Understanding the rule
You’ll be considered a pattern day trader if you execute 4 or more day trades within 5 trading days.

You’re generally limited to no more than 3 day trades in a 5 trading day period, unless you have at least $25,000 of portfolio value in your account at the end of the previous day. This sounds tricky, but it just means that within any 5 trading day period, once you place your fourth day trade you will be flagged as a pattern day trader and you’ll need to have a portfolio value greater than $25,000 at the end of the trading day to be able to continue day trading the next day.


If you intend to day trade and do so often, it's recommended that you maintain a total balance in your account of at least $25,000. Raseed is implementing a protection to prevent your account from getting restricted by limiting day trades to maximum of 3 trades over a rolling 5 business day period.

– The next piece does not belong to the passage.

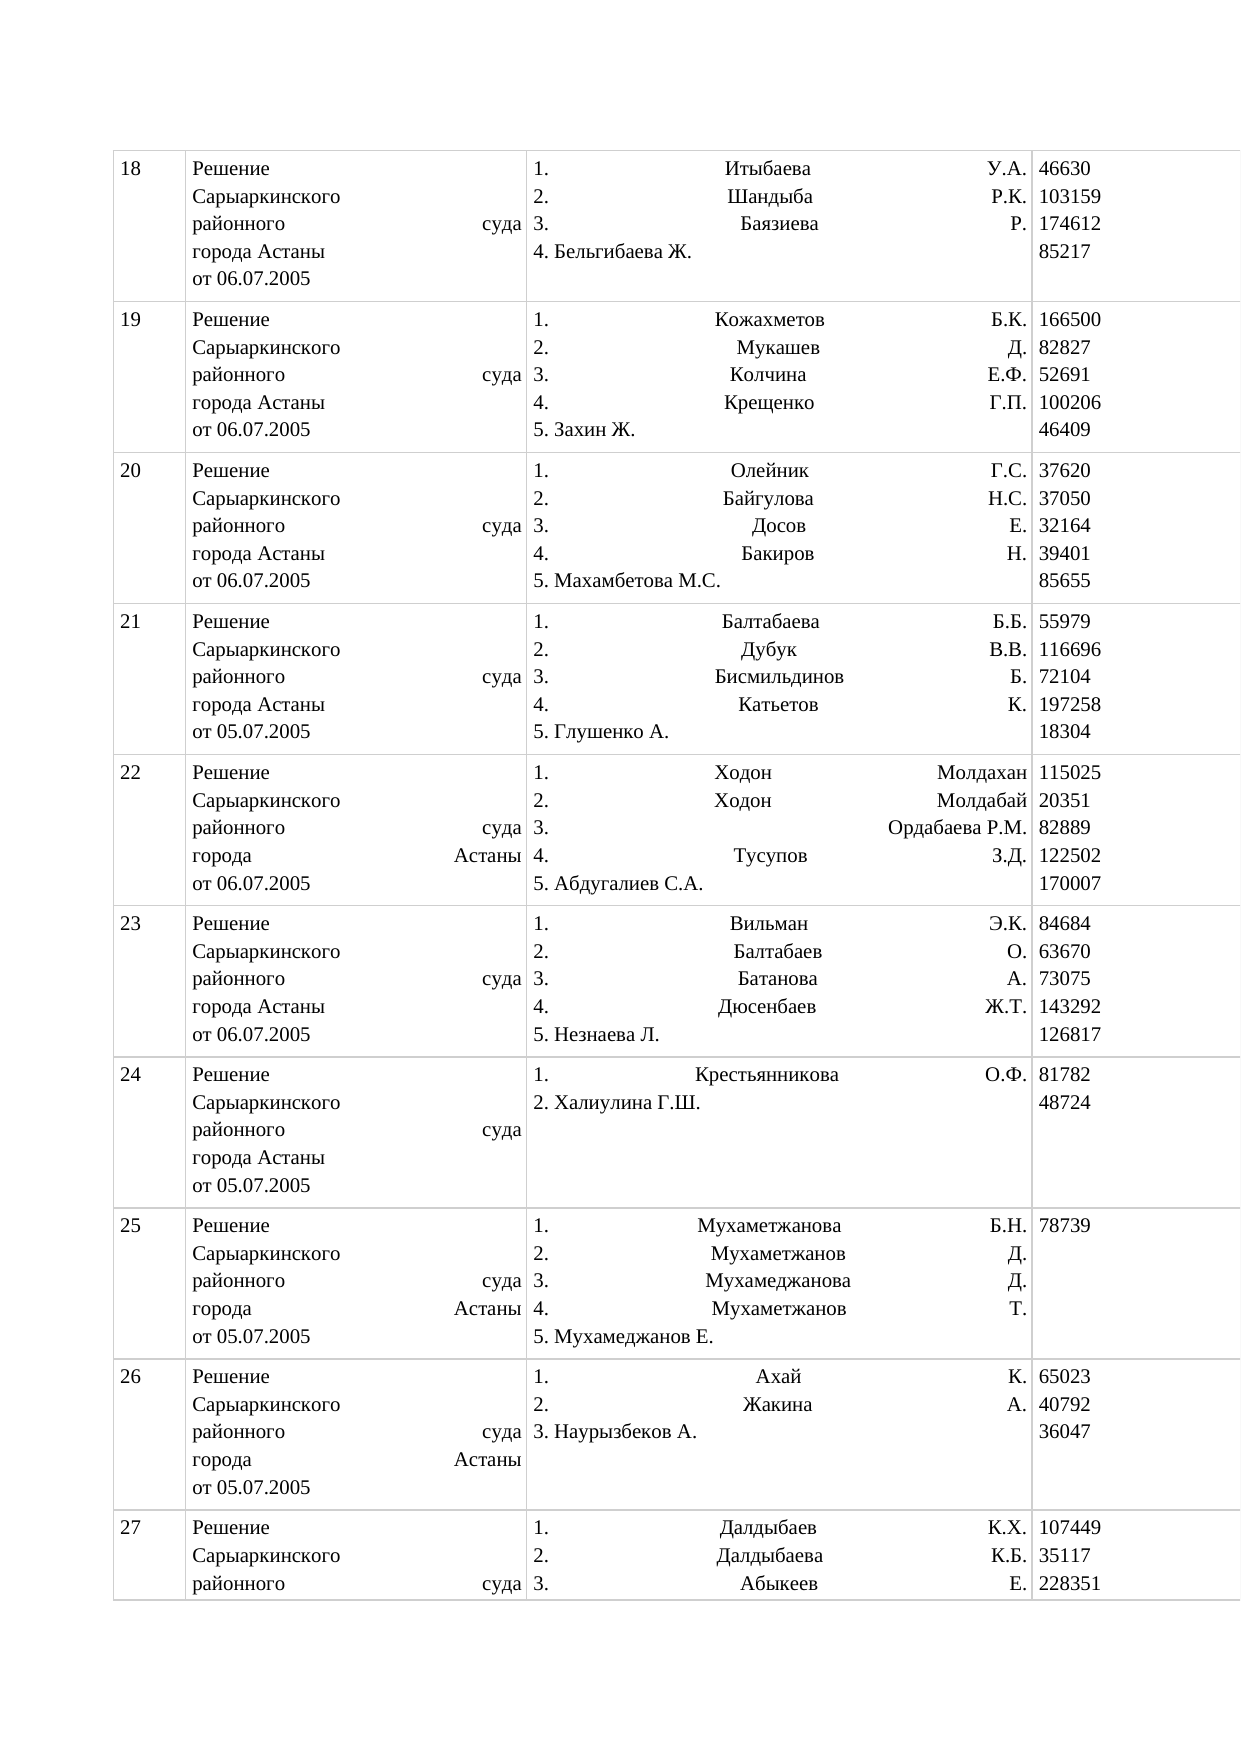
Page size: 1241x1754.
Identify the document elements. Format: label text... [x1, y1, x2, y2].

To help understand this a bit better, if you buy AAPL and sell it on the same day, it is a day trade. If you buy and sell AAPL and buy and sell TSLA on the same day, that is 2 day trades. If you buy AAPL on Monday and sell it on Tuesday, that is not a day trade, because you did not trade it on the same day. Also, if you bought and sold AAPL on Monday and bought and sold TSLA on Tuesday, that is a total of 2 day trades in 2 days. The day trade count will start re-setting after 5 days (assuming you do no more day trades in any subsequent days).